Cortland Bolles will be the first openly gay director of the Order of the Arrow
“I definitely wouldn't want to be the first if there isn't a second and a third and a hundredth and a thousandth."
After Cortland Bolles wrapped up a summer on staff at Philmont in 2001, as the director of the OA Trail Crew program, he figured it was time to go back home and get a “real job.”
The recent college graduate returned to Kansas City that fall and started work at a marketing firm. But it lasted only three weeks before Bolles quit and went to talk to the scout executive at the local council. A month later he was, once again, employed by the Boy Scouts of America.
He hasn’t left since.
Bolles, who has served as a district executive, district director and director of field service, will begin next month as the national director of the Order of the Arrow. And he will be the first openly gay person to occupy that role.
“I definitely wouldn't want to be the first if there isn't a second and a third and a hundredth and a thousandth,” Bolles told me.
But he does see the value in being visible in his new role.
“If there are scouts, or even leaders, who see me or … other professionals, other staff members, support staff, camp staff, whatever, in the future [and] that helps them see that, ‘Yeah, I can identify with that person, I can see myself as a part of this program now,’ to me, that would be the greater ancillary benefit than being the first on a list,” he said.
Bolles didn’t have that kind of role model to look up to while growing up in Scouting in the 80s and 90s, when national policies prohibited openly gay members.
“I put some effort into kind of separating worlds,” he said, and didn’t come out publicly until his mid-30s, after the policies changed to allow openly gay adults in 2015.
“But at the same time, as far as how I went about what I did, and making the Scouting program available to youth, working through unit leaders, volunteers, things like that, I didn't approach things any differently before coming out than I did after coming out,” he said.
Indeed, Bolles remains squarely focused on serving the BSA, and sees his new role as a chance to do just that.
“The opportunity to be able to help continue [providing] the direction and foundation and quality program that the Order of the Arrow helps provide to scouts, that's a big draw for me,” he said. “To be able to, as cliche as it may be, to give back more than I got out of it.”
Bolles’ return to the OA is also a homecoming of sorts. “Order of the Arrow was a program that helped keep me around after I had earned eagle scout, and especially after moving, leaving all my friends and having to make some new ones,” he said. “Order of the Arrow was the thing that kept me around.”

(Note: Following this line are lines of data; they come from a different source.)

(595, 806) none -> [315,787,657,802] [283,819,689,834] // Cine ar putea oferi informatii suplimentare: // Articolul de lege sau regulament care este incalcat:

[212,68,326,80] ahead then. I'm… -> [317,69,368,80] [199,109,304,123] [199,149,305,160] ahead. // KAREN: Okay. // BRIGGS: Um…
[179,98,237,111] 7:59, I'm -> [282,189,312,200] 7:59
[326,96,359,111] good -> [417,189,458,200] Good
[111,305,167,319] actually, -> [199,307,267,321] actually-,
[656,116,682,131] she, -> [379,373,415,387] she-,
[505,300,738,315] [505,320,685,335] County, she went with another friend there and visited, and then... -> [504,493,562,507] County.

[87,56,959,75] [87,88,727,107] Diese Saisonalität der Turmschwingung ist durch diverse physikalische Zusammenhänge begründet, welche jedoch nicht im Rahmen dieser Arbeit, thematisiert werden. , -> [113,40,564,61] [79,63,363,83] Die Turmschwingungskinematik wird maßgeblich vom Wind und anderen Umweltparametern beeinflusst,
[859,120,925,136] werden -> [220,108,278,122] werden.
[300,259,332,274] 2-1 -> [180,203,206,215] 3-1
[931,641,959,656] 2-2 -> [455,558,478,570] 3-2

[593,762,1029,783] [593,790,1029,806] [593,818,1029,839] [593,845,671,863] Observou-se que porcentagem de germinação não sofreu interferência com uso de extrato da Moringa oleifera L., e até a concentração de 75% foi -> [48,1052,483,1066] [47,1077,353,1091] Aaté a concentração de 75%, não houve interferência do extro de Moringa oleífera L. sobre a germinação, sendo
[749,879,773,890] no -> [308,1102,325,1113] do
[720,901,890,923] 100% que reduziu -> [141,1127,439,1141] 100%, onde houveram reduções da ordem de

He’s hoping that the OA will continue to play that role for other scouts, especially as the BSA emerges from the tumultuous few years navigating a pandemic and bankruptcy case.
“There's gonna be a lot of opportunity for the Boy Scouts, and in the Order of the Arrow, coming out of the Chapter 11 case, that's really going to help define what we can accomplish, and where the organization can go forward from there,” Bolles said. “The biggest thing that we can accomplish is, make sure the Order the Arrow is a strong program, stable program, and something that can help serve Scouting in the long term, as it moves forward from some of the recent adversity that the Boy Scouts of America has faced.”
Bolles would also like to see the OA continue to lead on issues of diversity, equity and inclusion—building on the significant momentum from this summer, where the OA invested in affinity spaces and other DEI programming at its national conference.
“I think it's important that the issues of diversity, equity and inclusion, are something that that the OA addresses as part of the overall program in the Boy Scouts of America,” he said. “We, as the Order of the Arrow … can lead our members from all backgrounds to engage in learning and discussion about about diversity, equity and inclusion issues.”